## Assessing the effectiveness of our hetnet permutations

We've previously discussed what hetnet permutation is and why we do it. To permute a hetnet, we go through each relationship type (metaedge) and repeatedly swap the target nodes of two random relationships (edges). This strategy is called XSwap [1].

We looked into performing the permutation in neo4j using cypher, but decided to stick with our python implementation since cypher's cost planner currently lacks the needed abilities.

## Implementation specifics

We closely followed the parameters from our previous study [2] and did the following:

• We created 5 permuted hetnets. The first permutated hetnet was created from the unpermuted hetnet; the second permutated hetnet was created from the first permutated hetnet; and so on until the fifth permutated hetnet was created from the fourth permutated hetnet. This iterative strategy is referred to as a Markov chain.
• To create each permuted hetnet, we separately permuted each metaedge. For a given metaedge, we attempted n XSwaps where n equals four times the number of edges (multipler = 4).
• Xswaps can be unsuccessful for several reasons. The same edge could have been randomly selected twice (referred to as same_edge). One or both of the potential new edges may already exist (duplicate or undirected_duplicate for select cases where a biderectional edge connects two nodes of the same type). One or both of the potential new edges may connect a node to itself (self_loop). In these instances, no swap is performed. In the future, we may switch to stopping a completing permutation after a certain number of successes rather than attempts.

## Assessing permutation effectiveness

For each permutation and each metaedge, we measure the progress of the randomization at 10 points (dataset). The measure we're primarily interested in is the percent of edges that are unchanged after a permutation (unchanged).

We find that the percent of unchanged edges varies by metaedge (notebook cell 4). It appears that we could safely reduce our multiplier from 4 to 2.5 and still generate permuted networks that are maximally diversified from their predecessor.
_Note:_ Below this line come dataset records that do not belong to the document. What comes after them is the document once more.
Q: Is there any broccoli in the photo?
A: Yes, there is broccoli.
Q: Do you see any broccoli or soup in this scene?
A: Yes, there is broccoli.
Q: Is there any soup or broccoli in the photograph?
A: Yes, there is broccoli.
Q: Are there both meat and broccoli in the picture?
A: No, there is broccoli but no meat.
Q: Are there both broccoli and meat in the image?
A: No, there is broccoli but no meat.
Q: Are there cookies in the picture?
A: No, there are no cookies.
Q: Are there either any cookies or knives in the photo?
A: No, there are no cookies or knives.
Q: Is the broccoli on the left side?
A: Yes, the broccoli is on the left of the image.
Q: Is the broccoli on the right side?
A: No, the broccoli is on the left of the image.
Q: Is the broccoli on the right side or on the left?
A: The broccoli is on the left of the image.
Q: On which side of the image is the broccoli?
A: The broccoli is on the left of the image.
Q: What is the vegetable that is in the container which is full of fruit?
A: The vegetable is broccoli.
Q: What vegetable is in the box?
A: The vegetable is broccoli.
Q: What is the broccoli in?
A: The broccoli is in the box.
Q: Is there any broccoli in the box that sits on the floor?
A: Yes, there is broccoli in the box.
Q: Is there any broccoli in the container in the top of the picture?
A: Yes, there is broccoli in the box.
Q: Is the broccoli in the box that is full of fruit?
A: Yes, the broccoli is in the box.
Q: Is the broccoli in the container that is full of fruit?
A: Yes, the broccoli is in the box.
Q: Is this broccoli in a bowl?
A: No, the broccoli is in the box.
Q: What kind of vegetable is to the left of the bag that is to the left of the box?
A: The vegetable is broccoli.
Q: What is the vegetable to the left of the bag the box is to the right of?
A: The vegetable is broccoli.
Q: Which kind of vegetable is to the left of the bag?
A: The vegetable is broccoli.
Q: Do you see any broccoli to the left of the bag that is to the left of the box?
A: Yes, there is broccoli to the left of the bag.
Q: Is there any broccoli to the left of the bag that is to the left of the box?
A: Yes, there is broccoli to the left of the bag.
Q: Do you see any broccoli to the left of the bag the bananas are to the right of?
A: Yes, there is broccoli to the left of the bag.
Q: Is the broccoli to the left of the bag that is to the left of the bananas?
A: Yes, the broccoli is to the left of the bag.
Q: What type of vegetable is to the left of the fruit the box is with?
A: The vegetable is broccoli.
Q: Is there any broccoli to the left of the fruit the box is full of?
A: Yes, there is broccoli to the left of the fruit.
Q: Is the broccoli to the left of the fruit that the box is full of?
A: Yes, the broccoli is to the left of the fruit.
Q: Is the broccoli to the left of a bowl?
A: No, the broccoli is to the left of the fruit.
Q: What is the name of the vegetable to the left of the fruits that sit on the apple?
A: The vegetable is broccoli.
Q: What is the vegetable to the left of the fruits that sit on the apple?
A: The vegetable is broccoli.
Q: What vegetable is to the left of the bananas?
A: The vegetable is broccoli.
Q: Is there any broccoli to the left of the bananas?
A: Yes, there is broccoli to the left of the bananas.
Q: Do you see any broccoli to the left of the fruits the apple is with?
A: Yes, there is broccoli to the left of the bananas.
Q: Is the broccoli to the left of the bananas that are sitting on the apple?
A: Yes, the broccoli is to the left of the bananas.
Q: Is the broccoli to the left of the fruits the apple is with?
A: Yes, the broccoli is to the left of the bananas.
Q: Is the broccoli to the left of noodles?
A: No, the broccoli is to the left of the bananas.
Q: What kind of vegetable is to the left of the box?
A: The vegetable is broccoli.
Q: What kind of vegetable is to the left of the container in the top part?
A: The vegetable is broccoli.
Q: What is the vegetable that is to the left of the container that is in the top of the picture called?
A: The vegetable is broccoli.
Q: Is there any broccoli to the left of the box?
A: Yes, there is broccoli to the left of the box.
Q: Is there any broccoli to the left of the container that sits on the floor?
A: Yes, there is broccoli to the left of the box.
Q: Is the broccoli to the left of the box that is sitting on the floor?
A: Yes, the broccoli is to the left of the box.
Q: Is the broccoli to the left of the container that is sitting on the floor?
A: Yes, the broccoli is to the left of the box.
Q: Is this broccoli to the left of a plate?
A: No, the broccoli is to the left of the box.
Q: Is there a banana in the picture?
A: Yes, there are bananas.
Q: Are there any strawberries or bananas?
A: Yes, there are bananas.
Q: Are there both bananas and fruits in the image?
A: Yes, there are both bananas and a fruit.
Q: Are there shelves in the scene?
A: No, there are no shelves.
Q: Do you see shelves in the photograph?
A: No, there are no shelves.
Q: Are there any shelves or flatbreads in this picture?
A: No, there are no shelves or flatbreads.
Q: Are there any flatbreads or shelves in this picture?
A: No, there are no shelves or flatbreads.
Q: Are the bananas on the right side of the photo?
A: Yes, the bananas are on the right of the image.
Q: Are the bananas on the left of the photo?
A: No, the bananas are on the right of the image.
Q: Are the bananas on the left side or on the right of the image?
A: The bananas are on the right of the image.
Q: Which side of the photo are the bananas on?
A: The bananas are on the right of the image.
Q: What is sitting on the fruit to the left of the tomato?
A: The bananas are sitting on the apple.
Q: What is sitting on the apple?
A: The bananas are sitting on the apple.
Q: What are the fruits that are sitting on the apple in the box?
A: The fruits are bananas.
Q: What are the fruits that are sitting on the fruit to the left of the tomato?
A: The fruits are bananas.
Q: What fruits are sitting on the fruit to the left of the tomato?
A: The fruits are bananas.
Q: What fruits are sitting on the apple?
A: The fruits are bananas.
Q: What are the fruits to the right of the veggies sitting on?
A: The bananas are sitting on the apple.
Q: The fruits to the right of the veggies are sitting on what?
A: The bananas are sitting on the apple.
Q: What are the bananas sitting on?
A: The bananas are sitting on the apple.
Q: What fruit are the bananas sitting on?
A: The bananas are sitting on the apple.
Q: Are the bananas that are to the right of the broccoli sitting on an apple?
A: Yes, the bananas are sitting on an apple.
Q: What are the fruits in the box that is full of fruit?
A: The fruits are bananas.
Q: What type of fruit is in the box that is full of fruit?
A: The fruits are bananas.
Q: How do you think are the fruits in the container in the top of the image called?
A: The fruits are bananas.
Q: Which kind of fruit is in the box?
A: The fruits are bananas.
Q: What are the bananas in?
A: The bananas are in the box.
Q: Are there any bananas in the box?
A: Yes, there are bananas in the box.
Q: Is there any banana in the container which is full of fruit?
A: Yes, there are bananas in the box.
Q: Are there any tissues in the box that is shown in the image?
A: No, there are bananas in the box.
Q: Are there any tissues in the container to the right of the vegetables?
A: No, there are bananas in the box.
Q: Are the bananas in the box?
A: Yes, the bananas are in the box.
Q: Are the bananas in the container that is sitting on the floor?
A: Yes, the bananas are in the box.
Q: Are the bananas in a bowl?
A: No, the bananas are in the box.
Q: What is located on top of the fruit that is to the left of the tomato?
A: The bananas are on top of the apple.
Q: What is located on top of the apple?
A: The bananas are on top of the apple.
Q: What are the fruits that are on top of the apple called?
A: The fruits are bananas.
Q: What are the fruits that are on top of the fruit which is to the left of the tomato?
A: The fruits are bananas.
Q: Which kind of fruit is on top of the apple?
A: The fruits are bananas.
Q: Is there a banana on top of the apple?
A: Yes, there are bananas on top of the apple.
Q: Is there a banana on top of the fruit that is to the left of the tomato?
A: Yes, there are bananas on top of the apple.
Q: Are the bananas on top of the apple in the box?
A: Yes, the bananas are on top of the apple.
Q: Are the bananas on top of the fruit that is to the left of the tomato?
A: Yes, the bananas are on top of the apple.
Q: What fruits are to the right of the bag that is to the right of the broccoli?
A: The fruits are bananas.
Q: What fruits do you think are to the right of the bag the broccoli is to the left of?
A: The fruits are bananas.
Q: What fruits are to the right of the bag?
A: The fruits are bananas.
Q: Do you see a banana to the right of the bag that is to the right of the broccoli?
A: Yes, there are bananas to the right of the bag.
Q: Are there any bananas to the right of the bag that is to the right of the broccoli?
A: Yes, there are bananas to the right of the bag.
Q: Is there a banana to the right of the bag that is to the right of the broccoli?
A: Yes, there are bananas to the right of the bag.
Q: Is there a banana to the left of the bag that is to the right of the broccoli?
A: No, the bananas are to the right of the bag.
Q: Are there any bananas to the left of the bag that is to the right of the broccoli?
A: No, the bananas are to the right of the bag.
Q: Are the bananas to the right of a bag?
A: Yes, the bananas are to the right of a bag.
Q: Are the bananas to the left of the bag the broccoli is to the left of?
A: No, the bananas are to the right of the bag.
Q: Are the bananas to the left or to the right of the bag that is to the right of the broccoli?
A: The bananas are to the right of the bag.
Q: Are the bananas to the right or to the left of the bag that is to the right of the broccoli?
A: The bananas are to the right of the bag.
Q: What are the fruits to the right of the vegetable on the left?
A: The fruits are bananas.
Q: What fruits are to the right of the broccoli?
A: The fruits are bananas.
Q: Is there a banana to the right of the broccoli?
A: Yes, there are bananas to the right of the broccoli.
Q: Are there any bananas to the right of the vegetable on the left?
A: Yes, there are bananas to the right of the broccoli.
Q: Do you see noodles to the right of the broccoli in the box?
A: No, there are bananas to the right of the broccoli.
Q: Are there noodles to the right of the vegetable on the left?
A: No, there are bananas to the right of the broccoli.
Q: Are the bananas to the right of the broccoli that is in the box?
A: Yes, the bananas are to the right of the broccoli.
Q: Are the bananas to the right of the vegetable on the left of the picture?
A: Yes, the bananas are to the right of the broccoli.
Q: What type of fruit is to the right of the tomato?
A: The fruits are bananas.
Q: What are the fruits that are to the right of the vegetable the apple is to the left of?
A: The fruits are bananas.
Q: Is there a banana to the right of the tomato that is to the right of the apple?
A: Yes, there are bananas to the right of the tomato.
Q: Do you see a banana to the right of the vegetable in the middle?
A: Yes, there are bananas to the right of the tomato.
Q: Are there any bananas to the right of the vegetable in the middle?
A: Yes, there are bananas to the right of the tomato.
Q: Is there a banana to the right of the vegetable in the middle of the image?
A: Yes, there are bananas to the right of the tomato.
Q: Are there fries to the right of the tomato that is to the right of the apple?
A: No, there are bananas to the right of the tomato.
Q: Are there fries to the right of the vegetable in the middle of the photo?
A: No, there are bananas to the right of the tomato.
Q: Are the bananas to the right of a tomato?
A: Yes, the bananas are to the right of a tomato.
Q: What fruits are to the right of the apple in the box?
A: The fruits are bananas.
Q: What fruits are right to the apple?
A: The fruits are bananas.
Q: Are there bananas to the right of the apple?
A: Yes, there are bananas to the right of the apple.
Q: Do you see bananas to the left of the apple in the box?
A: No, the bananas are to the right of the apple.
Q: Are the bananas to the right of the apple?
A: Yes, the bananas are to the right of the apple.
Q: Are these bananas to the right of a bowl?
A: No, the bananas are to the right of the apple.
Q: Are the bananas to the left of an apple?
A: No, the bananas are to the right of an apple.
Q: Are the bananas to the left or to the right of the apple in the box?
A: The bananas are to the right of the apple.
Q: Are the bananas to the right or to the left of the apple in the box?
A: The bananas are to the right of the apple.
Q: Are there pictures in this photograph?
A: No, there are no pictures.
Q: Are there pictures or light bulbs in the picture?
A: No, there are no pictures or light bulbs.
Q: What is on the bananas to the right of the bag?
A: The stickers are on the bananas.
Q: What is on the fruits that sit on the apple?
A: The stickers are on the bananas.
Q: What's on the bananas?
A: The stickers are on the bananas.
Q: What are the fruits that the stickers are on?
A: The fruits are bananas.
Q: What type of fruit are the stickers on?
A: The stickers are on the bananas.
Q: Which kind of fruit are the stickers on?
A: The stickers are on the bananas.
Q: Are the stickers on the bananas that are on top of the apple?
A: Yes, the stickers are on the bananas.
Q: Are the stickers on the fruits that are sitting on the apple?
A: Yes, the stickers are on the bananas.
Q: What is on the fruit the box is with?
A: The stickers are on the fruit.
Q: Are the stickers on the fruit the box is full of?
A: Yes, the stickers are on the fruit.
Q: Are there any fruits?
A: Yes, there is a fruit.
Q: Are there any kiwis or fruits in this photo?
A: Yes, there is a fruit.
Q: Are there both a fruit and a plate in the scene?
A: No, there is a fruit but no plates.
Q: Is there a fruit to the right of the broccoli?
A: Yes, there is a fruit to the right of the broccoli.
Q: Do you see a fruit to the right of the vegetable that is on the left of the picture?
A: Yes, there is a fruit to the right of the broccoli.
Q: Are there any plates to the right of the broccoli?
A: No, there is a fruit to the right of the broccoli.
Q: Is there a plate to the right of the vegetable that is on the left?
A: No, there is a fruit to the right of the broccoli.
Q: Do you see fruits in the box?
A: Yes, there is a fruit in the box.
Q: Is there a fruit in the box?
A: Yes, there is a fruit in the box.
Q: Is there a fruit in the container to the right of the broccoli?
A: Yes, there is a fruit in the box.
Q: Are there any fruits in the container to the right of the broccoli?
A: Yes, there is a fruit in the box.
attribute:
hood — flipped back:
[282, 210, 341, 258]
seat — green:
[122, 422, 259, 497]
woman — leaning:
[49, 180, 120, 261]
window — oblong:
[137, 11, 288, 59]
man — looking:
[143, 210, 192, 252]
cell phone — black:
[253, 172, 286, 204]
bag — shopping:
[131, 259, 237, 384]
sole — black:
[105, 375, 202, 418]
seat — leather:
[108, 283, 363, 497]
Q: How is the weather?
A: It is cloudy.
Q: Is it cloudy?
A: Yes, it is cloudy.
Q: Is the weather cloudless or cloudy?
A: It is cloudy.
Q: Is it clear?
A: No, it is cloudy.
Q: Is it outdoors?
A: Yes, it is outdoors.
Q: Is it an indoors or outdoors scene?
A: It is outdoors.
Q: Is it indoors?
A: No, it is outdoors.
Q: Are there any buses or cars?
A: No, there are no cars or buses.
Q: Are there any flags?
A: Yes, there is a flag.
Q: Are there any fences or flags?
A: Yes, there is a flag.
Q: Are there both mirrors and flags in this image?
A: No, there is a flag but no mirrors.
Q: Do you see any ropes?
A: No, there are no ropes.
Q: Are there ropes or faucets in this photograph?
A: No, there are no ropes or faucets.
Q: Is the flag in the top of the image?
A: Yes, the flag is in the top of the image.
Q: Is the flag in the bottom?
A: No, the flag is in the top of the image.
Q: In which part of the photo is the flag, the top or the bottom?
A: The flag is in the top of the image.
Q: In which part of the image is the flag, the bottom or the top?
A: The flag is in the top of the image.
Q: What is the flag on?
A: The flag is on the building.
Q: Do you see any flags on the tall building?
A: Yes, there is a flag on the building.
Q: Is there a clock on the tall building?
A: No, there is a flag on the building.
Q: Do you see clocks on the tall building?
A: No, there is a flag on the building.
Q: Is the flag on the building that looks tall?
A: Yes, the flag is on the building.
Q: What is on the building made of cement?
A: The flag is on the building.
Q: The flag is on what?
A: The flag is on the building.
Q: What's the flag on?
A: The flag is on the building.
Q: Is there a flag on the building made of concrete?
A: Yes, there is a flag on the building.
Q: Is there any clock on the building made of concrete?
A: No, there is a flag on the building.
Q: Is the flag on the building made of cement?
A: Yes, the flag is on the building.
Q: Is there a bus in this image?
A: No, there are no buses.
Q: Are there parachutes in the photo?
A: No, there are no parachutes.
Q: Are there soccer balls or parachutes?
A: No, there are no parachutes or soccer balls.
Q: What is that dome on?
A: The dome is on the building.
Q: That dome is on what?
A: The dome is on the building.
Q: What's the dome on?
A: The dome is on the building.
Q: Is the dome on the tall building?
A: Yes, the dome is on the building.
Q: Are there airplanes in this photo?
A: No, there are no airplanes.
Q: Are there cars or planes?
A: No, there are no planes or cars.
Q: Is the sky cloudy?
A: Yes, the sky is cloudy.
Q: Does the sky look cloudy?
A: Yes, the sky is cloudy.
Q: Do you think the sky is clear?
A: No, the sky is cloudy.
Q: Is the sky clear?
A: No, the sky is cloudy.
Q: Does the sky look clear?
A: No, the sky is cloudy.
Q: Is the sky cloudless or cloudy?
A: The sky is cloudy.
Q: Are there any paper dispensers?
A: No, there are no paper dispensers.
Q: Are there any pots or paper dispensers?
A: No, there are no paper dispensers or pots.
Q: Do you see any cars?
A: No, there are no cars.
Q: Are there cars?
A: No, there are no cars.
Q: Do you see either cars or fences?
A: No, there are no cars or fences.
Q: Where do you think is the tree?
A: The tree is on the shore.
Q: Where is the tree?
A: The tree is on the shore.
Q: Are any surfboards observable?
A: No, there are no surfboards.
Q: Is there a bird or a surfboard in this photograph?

Of concern are metaedges where a high percentage of the edges do not change. This occurred when a high percentage of swaps resulted in already existing edges (notebook cell 6). Particularly troublesome was the Anatomy–expresses–Gene edge where almost all attempts yielded duplicated edges and only ~10% of edges changed from a permutation. I'm now inclined to revisit our previous observation that we're being too permissive regarding expression edge inclusion.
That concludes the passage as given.